Creato il 30 marzo 2011 da Daniele7
“La gente che sta bene” – Intervista Esclusiva a Federico Baccomo.

La gente che sta bene

Federico Baccomo: lo abbiamo conosciuto proprio su questo blog l’anno scorso in occasione della pubblicazione della sua opera prima: Studio Illegale, edito dalla Marsilio. Un blog che diventa un best seller letterario. E dopo 35mila copie vendute, sette ristampe, i diritti venduti per un film con Fabio Volo come protagonista, il giovane scrittore torna con un nuovo travolgente romanzo: La gente che sta bene.
In questa intervista seguiremo un percorso a tappe: partiremo da Studio Illegale per arrivare a La gente che sta bene.

Sei stato ospite alla facoltà di Giurisprudenza della LUISS Guido Carli di Roma per partecipare ad una lezione di orientamento professionale. Tu che hai lavorato nella sede milanese di un primario studio legale internazionale, che hai raccontato di un ritmo frenetico, dello stress, dell’ansia, delle riunioni, del suono del Blackberry che trillava in continuazione, del fuso orario, delle notti insonni, di un mondo di cui non volevi più far parte. Non sei certo un modello da seguire per i giovani studenti di Legge. Ti definisci un elogiatore o un demolitore della professione legale?
***
» **Domande sul materiale**:
A - Riscriva il passo del testo di partenza che comincia con "Federico Baccomo: lo" e prosegue fino a "a La gente che sta bene.", sostituendo "Studio Illegale" con "Studio Legale".
B - Risponda brevemente, in base al testo di partenza:
(i) Quale editore ha pubblicato Studio Illegale?
(ii) Quante copie di Studio Illegale sono state vendute?
(iii) Presso quale facoltà e quale università Federico Baccomo è stato ospite?
C - Indichi se ciascuna affermazione concorda con il testo di partenza, rispondendo sì o no e citando le parole che lo stabiliscono.
(i) I diritti per un film sono stati venduti e il protagonista è Fabio Volo.
(ii) Federico Baccomo ha lavorato nella sede romana di uno studio legale.
(iii) La gente che sta bene è la prima opera di Federico Baccomo.
I dati non hanno alcun ruolo in questo lavoro.
***
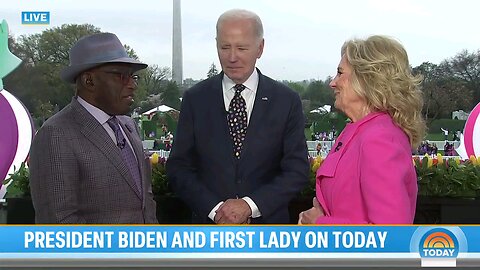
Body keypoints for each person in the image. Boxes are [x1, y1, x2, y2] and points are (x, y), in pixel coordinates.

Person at [166, 9, 309, 224]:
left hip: (267, 234)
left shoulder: (286, 101)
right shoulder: (195, 99)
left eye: (242, 48)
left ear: (260, 48)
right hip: (208, 233)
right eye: (225, 47)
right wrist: (216, 211)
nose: (232, 57)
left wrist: (249, 206)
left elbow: (296, 171)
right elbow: (179, 167)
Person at [29, 33, 158, 224]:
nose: (132, 85)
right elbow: (59, 223)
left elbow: (146, 202)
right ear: (89, 81)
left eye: (133, 77)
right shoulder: (56, 135)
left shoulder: (128, 126)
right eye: (121, 76)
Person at [298, 35, 426, 224]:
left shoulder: (380, 139)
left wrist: (319, 224)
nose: (332, 83)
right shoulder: (360, 131)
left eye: (340, 73)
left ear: (366, 80)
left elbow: (390, 235)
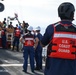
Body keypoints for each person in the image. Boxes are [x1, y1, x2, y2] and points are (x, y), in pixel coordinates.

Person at [40, 2, 76, 75]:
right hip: (71, 71)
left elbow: (42, 44)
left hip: (52, 71)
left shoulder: (51, 28)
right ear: (72, 14)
***
» **Risposte ai compiti**:
A -
Federico Baccomo: lo abbiamo conosciuto proprio su questo blog l’anno scorso in occasione della pubblicazione della sua opera prima: Studio Legale, edito dalla Marsilio. Un blog che diventa un best seller letterario. E dopo 35mila copie vendute, sette ristampe, i diritti venduti per un film con Fabio Volo come protagonista, il giovane scrittore torna con un nuovo travolgente romanzo: La gente che sta bene.
In questa intervista seguiremo un percorso a tappe: partiremo da Studio Legale per arrivare a La gente che sta bene.

B -
(i) Marsilio.
(ii) 35mila copie.
(iii) Presso la facoltà di Giurisprudenza della LUISS Guido Carli di Roma.

C -
(i) Sì: "i diritti venduti per un film con Fabio Volo come protagonista".
(ii) No: "hai lavorato nella sede milanese di un primario studio legale internazionale".
(iii) No: "della sua opera prima: Studio Illegale".